MPs’ pay packets are set to jump to £74,000 following a recommendation from Ipsa, the Independent Parliamentary Standards Authority.

But Ms Mordaunt, 42, confirmed after Thursday’s election that she would turn down the raise.

She said she would write to Ipsa to ask for alternative to be put in place for the extra money.

‘I’m writing to them to see if they could set up a facility where they could remove our pay at source and direct it into a charity, so it’s clearly accountable that we’re not taking that money.’

Ms Mordaunt does not have children and said her only dependents were her four cats, and so she understood if other MPs chose not to follow her lead.

But she said the pay rise seemed excessive in the current economic climate.

Ms Mordaunt said: ‘I’m not setting a bar for any other MP, it’s entirely up to them what they do. But I think as community leaders, when we have public sector pay frozen, even if people think that we are underpaid for what we do, we should not take pay rises of that order.’

Ms Mordaunt said she was ‘deeply moved’ that voters had put their trust in her for another five years.

She said the Tories’ unexpected gains were down to voters’ belief they were better off than they were five years ago.

Ms Mordaunt said: ‘People feel that we have turned the country around.

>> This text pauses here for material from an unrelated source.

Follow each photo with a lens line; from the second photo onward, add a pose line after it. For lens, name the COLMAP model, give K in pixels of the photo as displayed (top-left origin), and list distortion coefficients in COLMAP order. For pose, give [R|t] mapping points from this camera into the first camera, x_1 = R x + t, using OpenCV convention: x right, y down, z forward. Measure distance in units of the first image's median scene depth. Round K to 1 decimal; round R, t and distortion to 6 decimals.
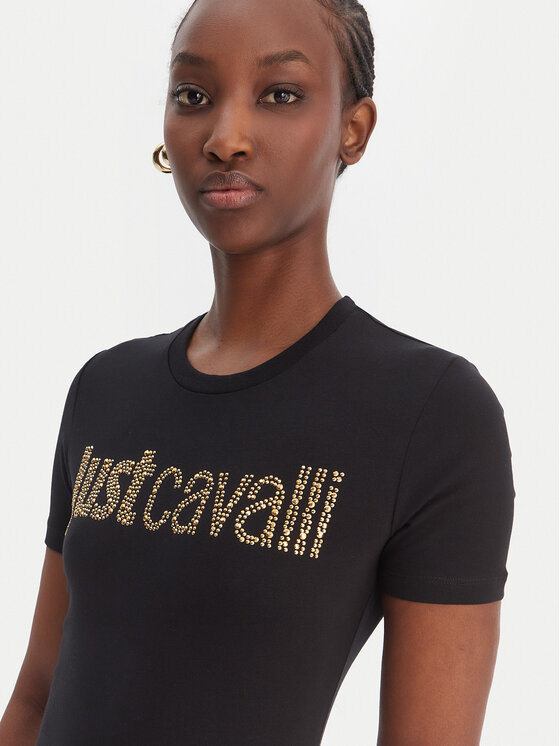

‘We’ve created a climate which has enabled our businesses to thrive, our exports to increase, we’ve halved unemployment in the city and a load of other things.

‘I think people felt that had a tangible and positive effect on them.’

Ms Mordaunt secured 21,343 votes – almost half the total 45,547 ballots cast in Portsmouth North.

She increased her majority over her nearest rival from 7,289 in 2010 to 10,537.

Ms Mordaunt said she now wanted to focus on improving healthcare, the economy and residents’ quality of life.

She said she also wanted to tackle problems with car parking and poverty in Portsmouth.